— WHAT YOU HAVE TO DO —
Scan the entries below and extract each line with the word "Professor" in it.

— DATA SECTION —

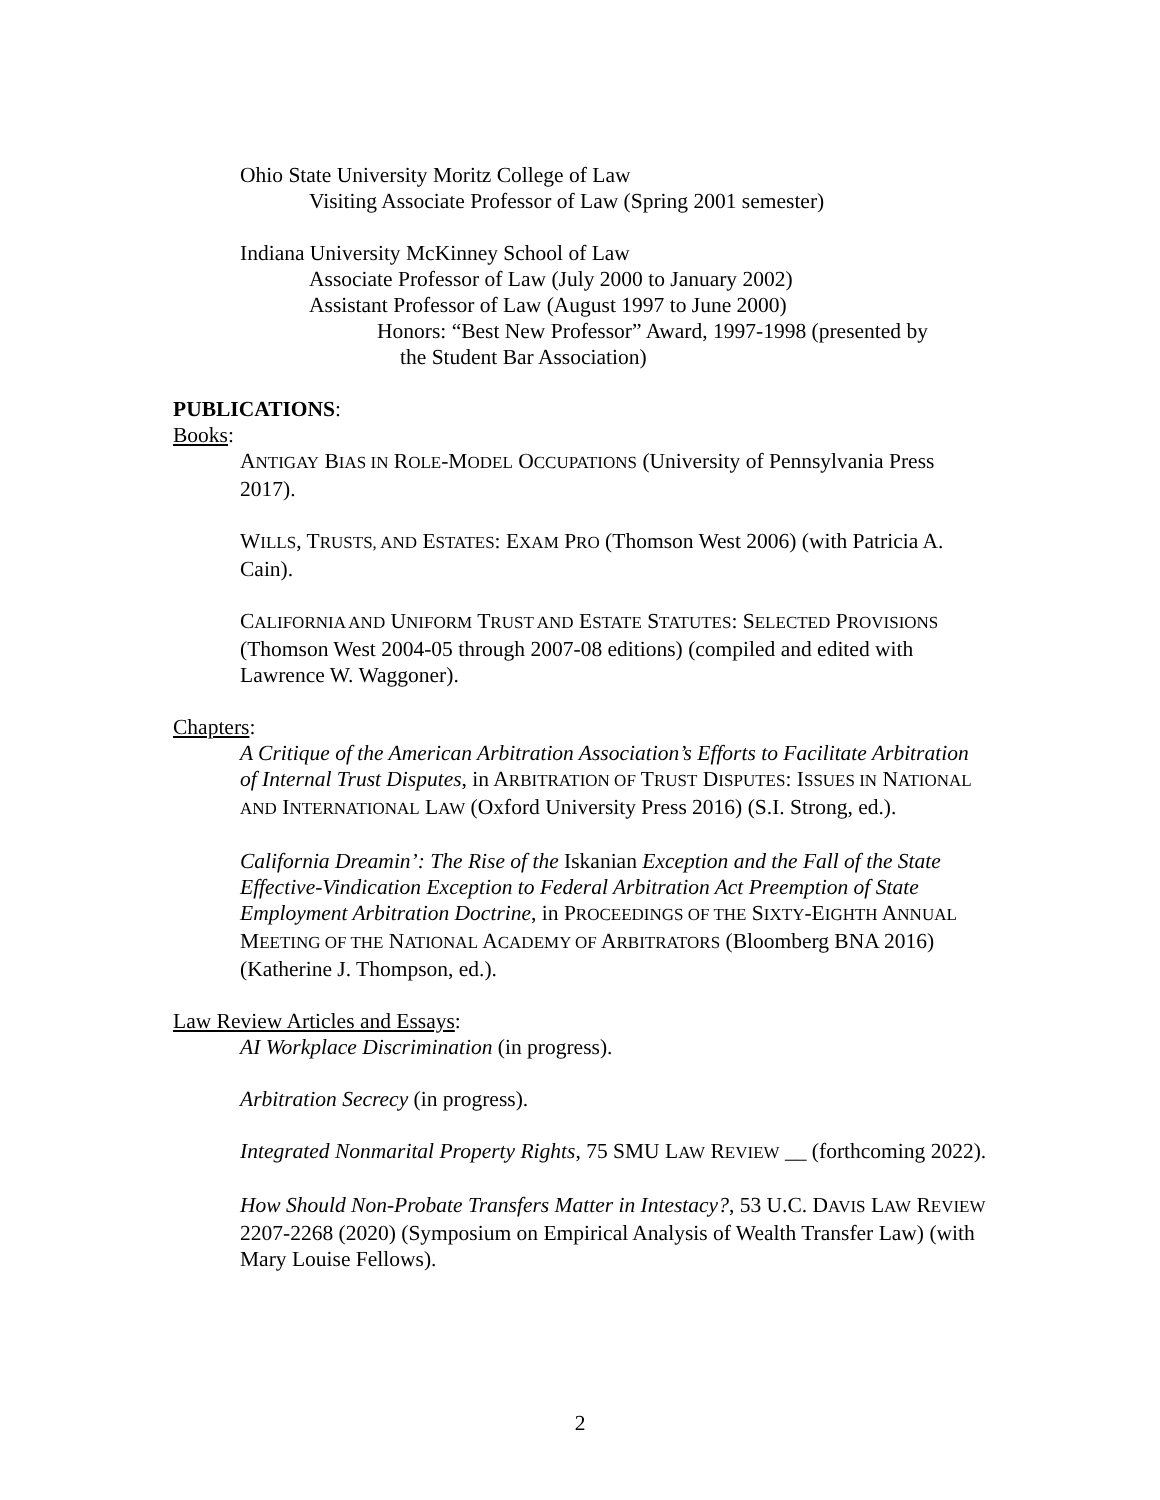Ohio State University Moritz College of Law
Visiting Associate Professor of Law (Spring 2001 semester)
Indiana University McKinney School of Law
Associate Professor of Law (July 2000 to January 2002)
Assistant Professor of Law (August 1997 to June 2000)
Honors: “Best New Professor” Award, 1997-1998 (presented by
the Student Bar Association)
PUBLICATIONS:
Books:
ANTIGAY BIAS IN ROLE-MODEL OCCUPATIONS (University of Pennsylvania Press 2017).
WILLS, TRUSTS, AND ESTATES: EXAM PRO (Thomson West 2006) (with Patricia A. Cain).
CALIFORNIA AND UNIFORM TRUST AND ESTATE STATUTES: SELECTED PROVISIONS (Thomson West 2004-05 through 2007-08 editions) (compiled and edited with Lawrence W. Waggoner).
Chapters:
A Critique of the American Arbitration Association’s Efforts to Facilitate Arbitration of Internal Trust Disputes, in ARBITRATION OF TRUST DISPUTES: ISSUES IN NATIONAL AND INTERNATIONAL LAW (Oxford University Press 2016) (S.I. Strong, ed.).
California Dreamin’: The Rise of the Iskanian Exception and the Fall of the State Effective-Vindication Exception to Federal Arbitration Act Preemption of State Employment Arbitration Doctrine, in PROCEEDINGS OF THE SIXTY-EIGHTH ANNUAL MEETING OF THE NATIONAL ACADEMY OF ARBITRATORS (Bloomberg BNA 2016) (Katherine J. Thompson, ed.).
Law Review Articles and Essays:
AI Workplace Discrimination (in progress).
Arbitration Secrecy (in progress).
Integrated Nonmarital Property Rights, 75 SMU LAW REVIEW __ (forthcoming 2022).
How Should Non-Probate Transfers Matter in Intestacy?, 53 U.C. DAVIS LAW REVIEW 2207-2268 (2020) (Symposium on Empirical Analysis of Wealth Transfer Law) (with Mary Louise Fellows).
2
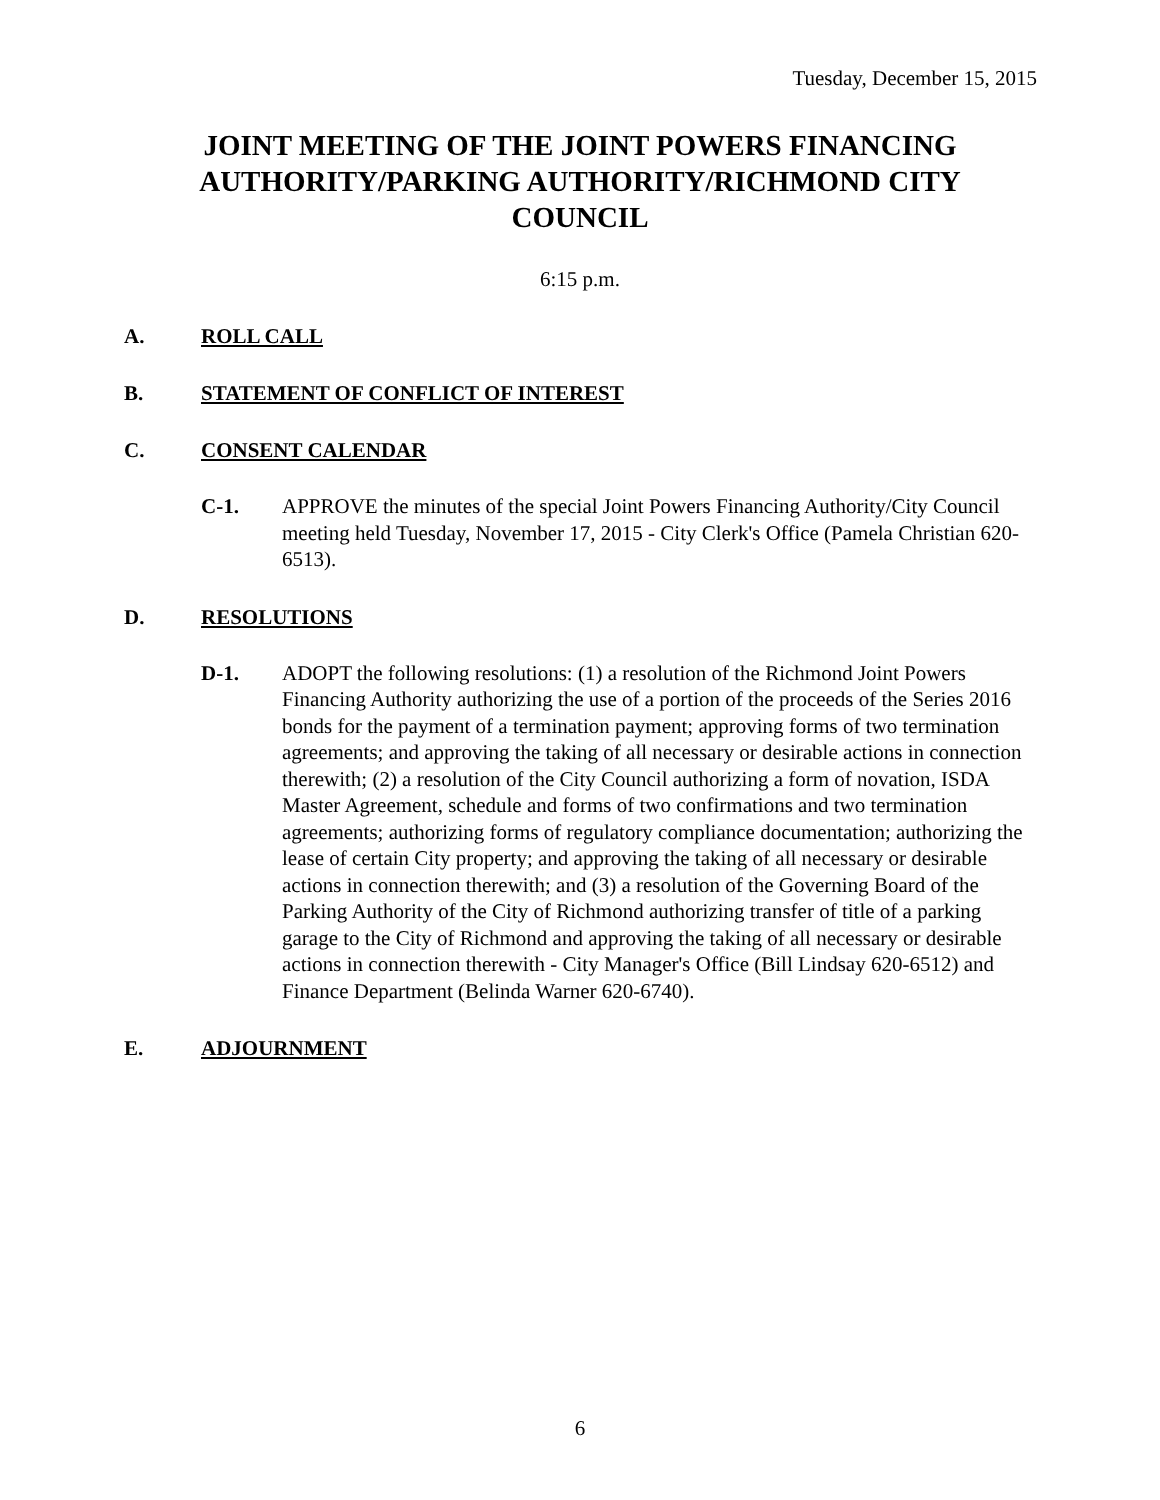Tuesday, December 15, 2015
JOINT MEETING OF THE JOINT POWERS FINANCING AUTHORITY/PARKING AUTHORITY/RICHMOND CITY COUNCIL
6:15 p.m.
A. ROLL CALL
B. STATEMENT OF CONFLICT OF INTEREST
C. CONSENT CALENDAR
C-1. APPROVE the minutes of the special Joint Powers Financing Authority/City Council meeting held Tuesday, November 17, 2015 - City Clerk's Office (Pamela Christian 620-6513).
D. RESOLUTIONS
D-1. ADOPT the following resolutions: (1) a resolution of the Richmond Joint Powers Financing Authority authorizing the use of a portion of the proceeds of the Series 2016 bonds for the payment of a termination payment; approving forms of two termination agreements; and approving the taking of all necessary or desirable actions in connection therewith; (2) a resolution of the City Council authorizing a form of novation, ISDA Master Agreement, schedule and forms of two confirmations and two termination agreements; authorizing forms of regulatory compliance documentation; authorizing the lease of certain City property; and approving the taking of all necessary or desirable actions in connection therewith; and (3) a resolution of the Governing Board of the Parking Authority of the City of Richmond authorizing transfer of title of a parking garage to the City of Richmond and approving the taking of all necessary or desirable actions in connection therewith - City Manager's Office (Bill Lindsay 620-6512) and Finance Department (Belinda Warner 620-6740).
E. ADJOURNMENT
6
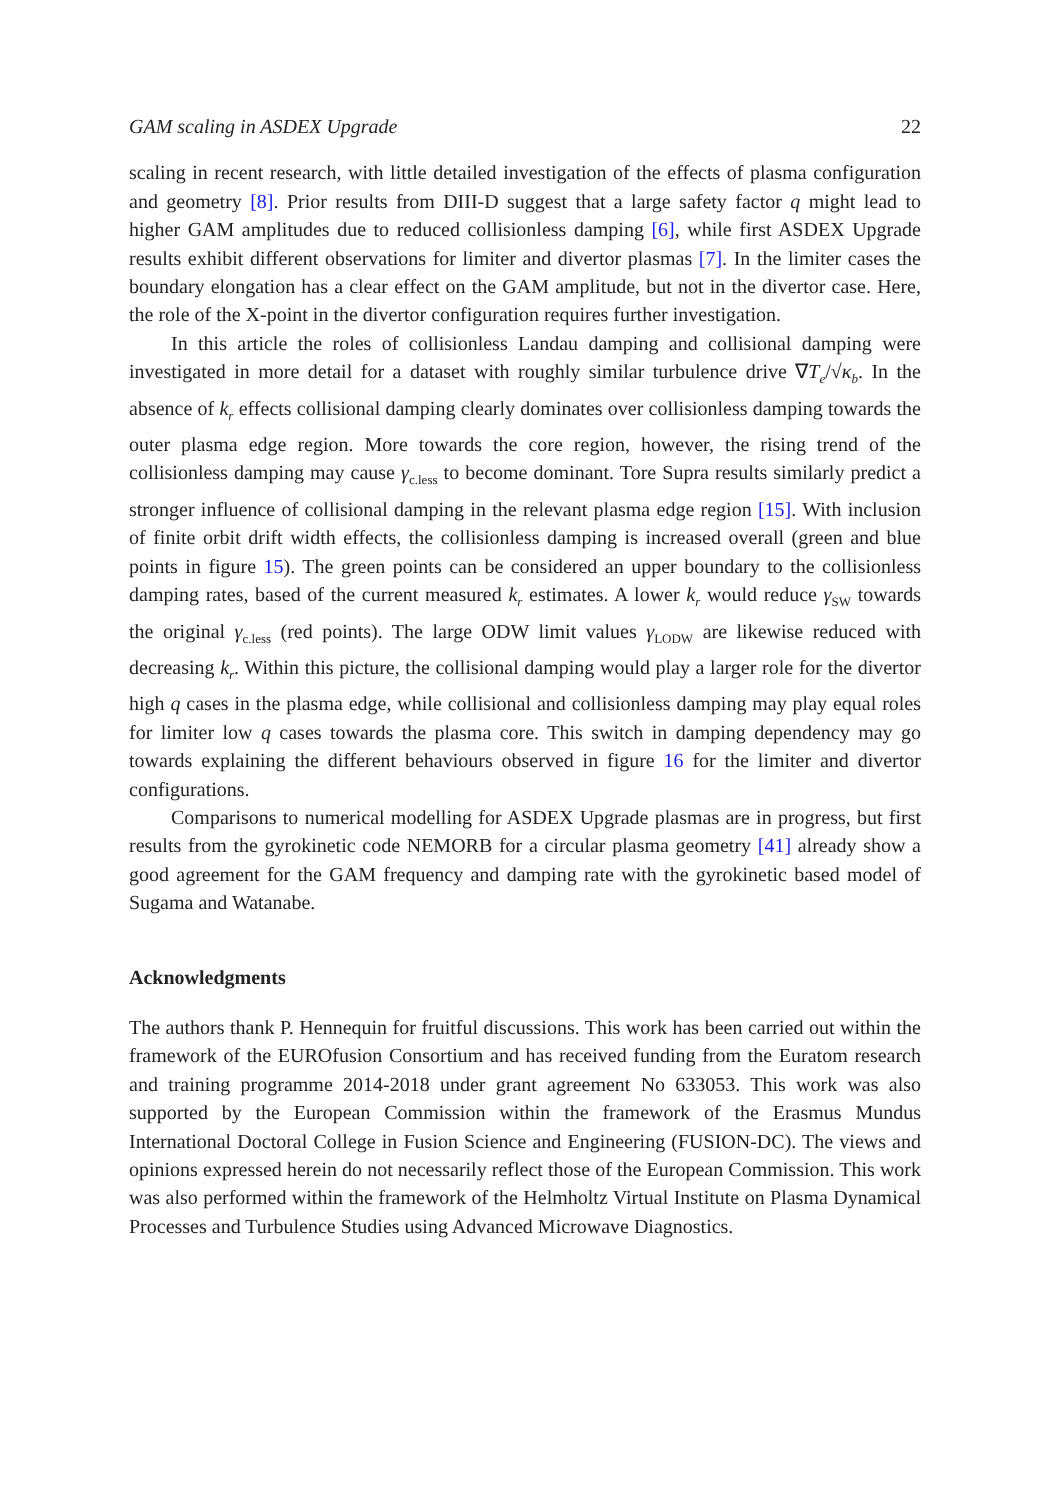GAM scaling in ASDEX Upgrade 22
scaling in recent research, with little detailed investigation of the effects of plasma configuration and geometry [8]. Prior results from DIII-D suggest that a large safety factor q might lead to higher GAM amplitudes due to reduced collisionless damping [6], while first ASDEX Upgrade results exhibit different observations for limiter and divertor plasmas [7]. In the limiter cases the boundary elongation has a clear effect on the GAM amplitude, but not in the divertor case. Here, the role of the X-point in the divertor configuration requires further investigation.
In this article the roles of collisionless Landau damping and collisional damping were investigated in more detail for a dataset with roughly similar turbulence drive ∇T<sub>e</sub>/√κ<sub>b</sub>. In the absence of k<sub>r</sub> effects collisional damping clearly dominates over collisionless damping towards the outer plasma edge region. More towards the core region, however, the rising trend of the collisionless damping may cause γ<sub>c.less</sub> to become dominant. Tore Supra results similarly predict a stronger influence of collisional damping in the relevant plasma edge region [15]. With inclusion of finite orbit drift width effects, the collisionless damping is increased overall (green and blue points in figure 15). The green points can be considered an upper boundary to the collisionless damping rates, based of the current measured k<sub>r</sub> estimates. A lower k<sub>r</sub> would reduce γ<sub>SW</sub> towards the original γ<sub>c.less</sub> (red points). The large ODW limit values γ<sub>LODW</sub> are likewise reduced with decreasing k<sub>r</sub>. Within this picture, the collisional damping would play a larger role for the divertor high q cases in the plasma edge, while collisional and collisionless damping may play equal roles for limiter low q cases towards the plasma core. This switch in damping dependency may go towards explaining the different behaviours observed in figure 16 for the limiter and divertor configurations.
Comparisons to numerical modelling for ASDEX Upgrade plasmas are in progress, but first results from the gyrokinetic code NEMORB for a circular plasma geometry [41] already show a good agreement for the GAM frequency and damping rate with the gyrokinetic based model of Sugama and Watanabe.
Acknowledgments
The authors thank P. Hennequin for fruitful discussions. This work has been carried out within the framework of the EUROfusion Consortium and has received funding from the Euratom research and training programme 2014-2018 under grant agreement No 633053. This work was also supported by the European Commission within the framework of the Erasmus Mundus International Doctoral College in Fusion Science and Engineering (FUSION-DC). The views and opinions expressed herein do not necessarily reflect those of the European Commission. This work was also performed within the framework of the Helmholtz Virtual Institute on Plasma Dynamical Processes and Turbulence Studies using Advanced Microwave Diagnostics.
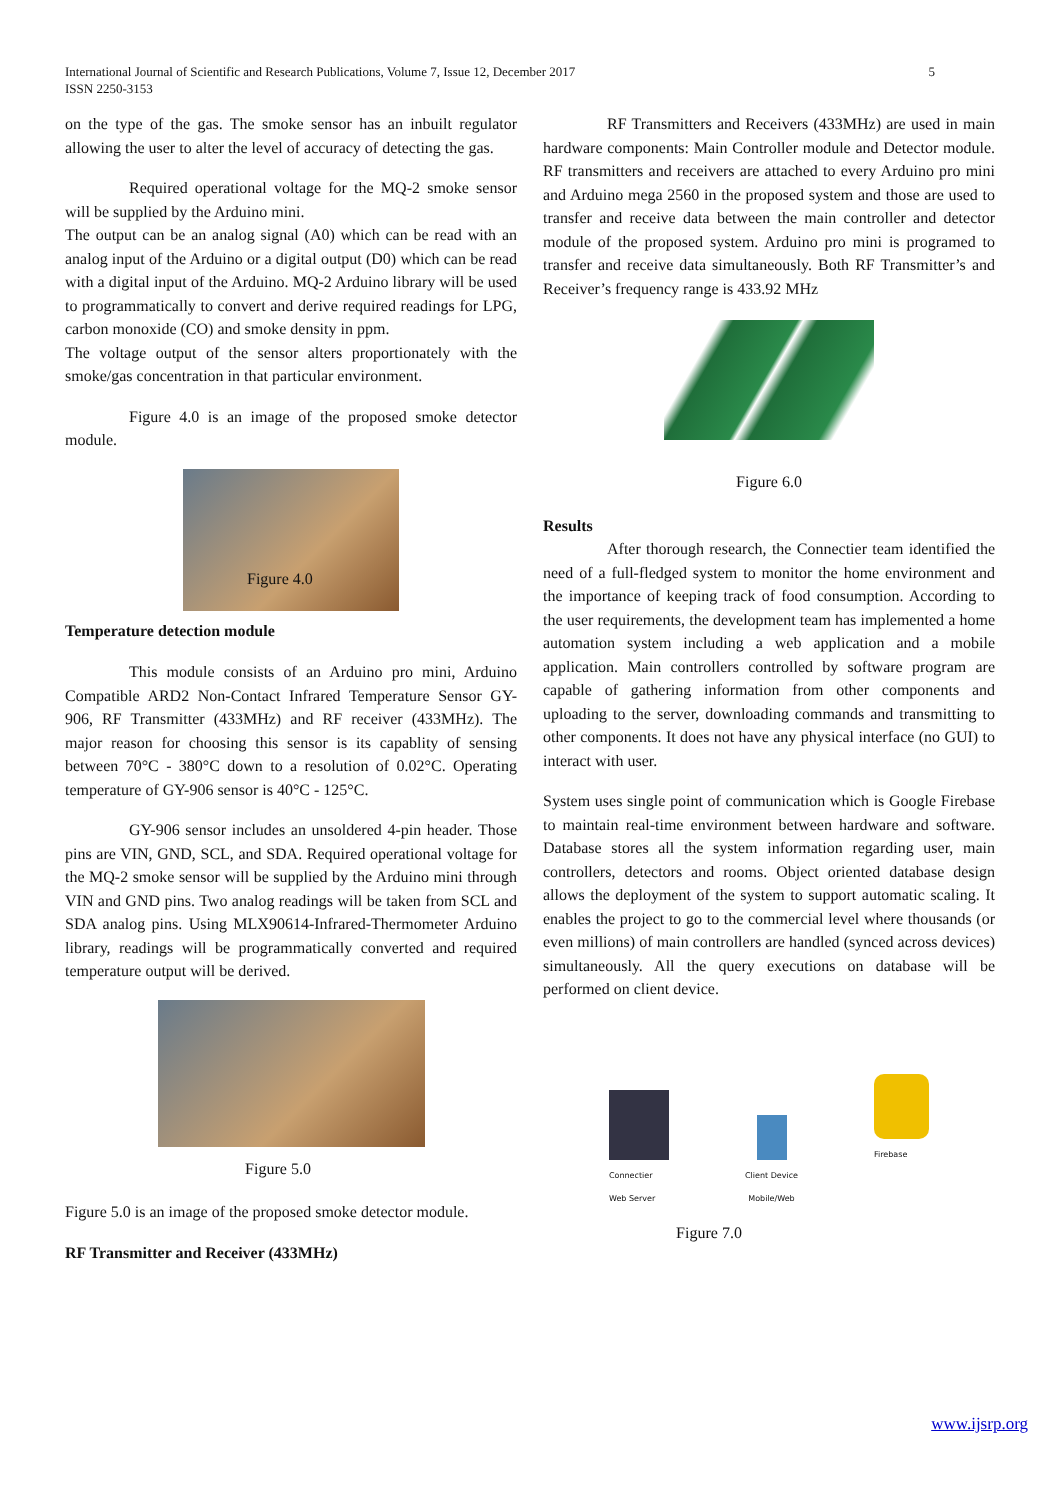International Journal of Scientific and Research Publications, Volume 7, Issue 12, December 2017
ISSN 2250-3153 5
on the type of the gas. The smoke sensor has an inbuilt regulator allowing the user to alter the level of accuracy of detecting the gas.
Required operational voltage for the MQ-2 smoke sensor will be supplied by the Arduino mini.
The output can be an analog signal (A0) which can be read with an analog input of the Arduino or a digital output (D0) which can be read with a digital input of the Arduino. MQ-2 Arduino library will be used to programmatically to convert and derive required readings for LPG, carbon monoxide (CO) and smoke density in ppm.
The voltage output of the sensor alters proportionately with the smoke/gas concentration in that particular environment.
Figure 4.0 is an image of the proposed smoke detector module.
Figure 4.0
Temperature detection module
This module consists of an Arduino pro mini, Arduino Compatible ARD2 Non-Contact Infrared Temperature Sensor GY-906, RF Transmitter (433MHz) and RF receiver (433MHz). The major reason for choosing this sensor is its capablity of sensing between 70°C - 380°C down to a resolution of 0.02°C. Operating temperature of GY-906 sensor is 40°C - 125°C.
GY-906 sensor includes an unsoldered 4-pin header. Those pins are VIN, GND, SCL, and SDA. Required operational voltage for the MQ-2 smoke sensor will be supplied by the Arduino mini through VIN and GND pins. Two analog readings will be taken from SCL and SDA analog pins. Using MLX90614-Infrared-Thermometer Arduino library, readings will be programmatically converted and required temperature output will be derived.
Figure 5.0
Figure 5.0 is an image of the proposed smoke detector module.
RF Transmitter and Receiver (433MHz)
RF Transmitters and Receivers (433MHz) are used in main hardware components: Main Controller module and Detector module. RF transmitters and receivers are attached to every Arduino pro mini and Arduino mega 2560 in the proposed system and those are used to transfer and receive data between the main controller and detector module of the proposed system. Arduino pro mini is programed to transfer and receive data simultaneously. Both RF Transmitter’s and Receiver’s frequency range is 433.92 MHz
Figure 6.0
Results
After thorough research, the Connectier team identified the need of a full-fledged system to monitor the home environment and the importance of keeping track of food consumption. According to the user requirements, the development team has implemented a home automation system including a web application and a mobile application. Main controllers controlled by software program are capable of gathering information from other components and uploading to the server, downloading commands and transmitting to other components. It does not have any physical interface (no GUI) to interact with user.
System uses single point of communication which is Google Firebase to maintain real-time environment between hardware and software. Database stores all the system information regarding user, main controllers, detectors and rooms. Object oriented database design allows the deployment of the system to support automatic scaling. It enables the project to go to the commercial level where thousands (or even millions) of main controllers are handled (synced across devices) simultaneously. All the query executions on database will be performed on client device.
Connectier
Web Server
Client Device
Mobile/Web
Firebase
Figure 7.0
www.ijsrp.org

— ANSWER SECTION —
Visiting Associate Professor of Law (Spring 2001 semester)
Associate Professor of Law (July 2000 to January 2002)
Assistant Professor of Law (August 1997 to June 2000)
Honors: “Best New Professor” Award, 1997-1998 (presented by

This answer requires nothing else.